Ahead of a five-hour FX market closure lasting between 1800GMT and 2300GMT due to the Thanksgiving holiday in the US, GBP/USD is trying to tentatively regain some composure. The pair had hit fresh annual lows just to the north of the 1.3300 level earlier on during Thursday’s session but has since bounced to the 1.3320s.
On the day, the pair is now flat. The tone of Brexit developments seems to be tacking a tone for the worse again. A UK government spokesperson on Wednesday evening said that the UK PM had told the Irish PM that he was concerned about a substantial gap that remained between the UK and EU on the implementation of the Northern Ireland Protocol.
Meanwhile, the French Fishing Association Body was scathing of the UK on Thursday, saying that they had still not got what they wanted regarding licenses.

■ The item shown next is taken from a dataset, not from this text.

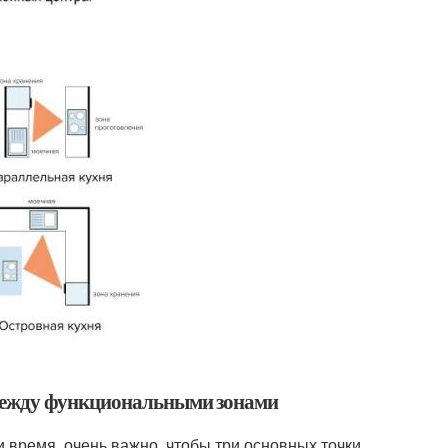
 между функциональными зонами
 время, очень важно, чтобы три основных точки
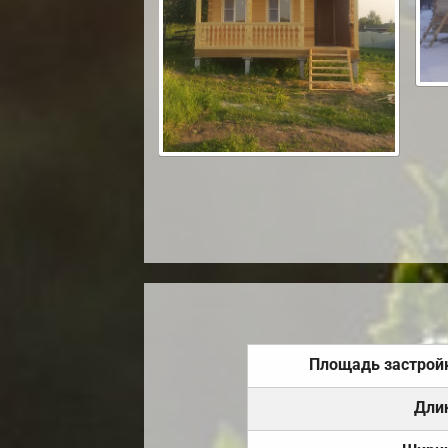
Площадь застрой
Дли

The body said that French fishermen would be taking action on Friday to block French ports and the Channel tunnel. The blockades will disrupt UK/EU trade and are likely to exacerbate the supply chain disruptions already plaguing the UK economy.

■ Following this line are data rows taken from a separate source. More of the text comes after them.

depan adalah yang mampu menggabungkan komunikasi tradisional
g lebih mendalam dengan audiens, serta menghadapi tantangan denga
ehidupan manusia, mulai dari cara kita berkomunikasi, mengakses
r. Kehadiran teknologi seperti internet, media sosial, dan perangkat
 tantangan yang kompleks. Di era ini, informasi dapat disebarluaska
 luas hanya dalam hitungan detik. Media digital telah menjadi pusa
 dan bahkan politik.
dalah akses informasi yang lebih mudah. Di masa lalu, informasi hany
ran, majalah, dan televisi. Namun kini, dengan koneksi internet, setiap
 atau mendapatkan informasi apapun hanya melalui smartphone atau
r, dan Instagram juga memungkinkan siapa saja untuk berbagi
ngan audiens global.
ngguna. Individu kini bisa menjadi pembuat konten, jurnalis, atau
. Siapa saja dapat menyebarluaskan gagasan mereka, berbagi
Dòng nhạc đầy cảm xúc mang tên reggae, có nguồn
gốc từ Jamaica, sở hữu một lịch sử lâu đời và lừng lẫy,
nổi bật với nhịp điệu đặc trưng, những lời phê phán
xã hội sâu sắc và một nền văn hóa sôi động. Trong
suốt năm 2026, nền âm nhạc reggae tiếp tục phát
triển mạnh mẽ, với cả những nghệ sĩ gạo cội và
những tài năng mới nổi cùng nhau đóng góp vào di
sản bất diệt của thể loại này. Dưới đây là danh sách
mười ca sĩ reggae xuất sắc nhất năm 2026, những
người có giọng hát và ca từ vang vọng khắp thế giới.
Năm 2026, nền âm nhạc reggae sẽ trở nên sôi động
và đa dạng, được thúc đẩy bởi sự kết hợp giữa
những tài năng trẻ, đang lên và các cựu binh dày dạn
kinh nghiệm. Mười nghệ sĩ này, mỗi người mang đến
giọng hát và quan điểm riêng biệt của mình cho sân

Data from the ONS released earlier in the morning showed that 14% of businesses in the UK had reported a shortage of workers in late November. Further evidence of a strong UK labour market likely increases the chances that the BoE will hike interest rates by 15bps to 0.25% next month and this might be helping to negate the impact of negative Brexit newsflow for GBP.
But UK money markets don’t seem to have viewed the ONS data this way. Three-month sterling LIBOR futures for December 2021 (a proxy of the market’s expectations of the BoE’s Bank Rate next month) rose to their highest since late September on Thursday at 99.820, up from 99.765 at the start of the week. That implies markets only anticipate about 8bps of rate hikes next month, or are only pricing slightly above a 50% chance that the bank will hike rates.
If the BoE does disappoint expectations next month by refusing once again to hike interest rates, then GBP will see a negative reaction as hawkish bets are unwound. Though GBP/USD has come under heavy selling pressure in recent weeks and is down 2.6% on the month, the pair isn’t yet in oversold territory.
Its 14-day Relative Strength Index score is 33.3, above the oversold 30 mark, while its Z-score to its 200DMA (the number of standard deviations away) is at -2.61. In the last five years, the GBP/USD’s Z-score has only been under -2.50 on two occasions and on both those occasions it needed to fall under -3.0 before GBP/USD rebounded.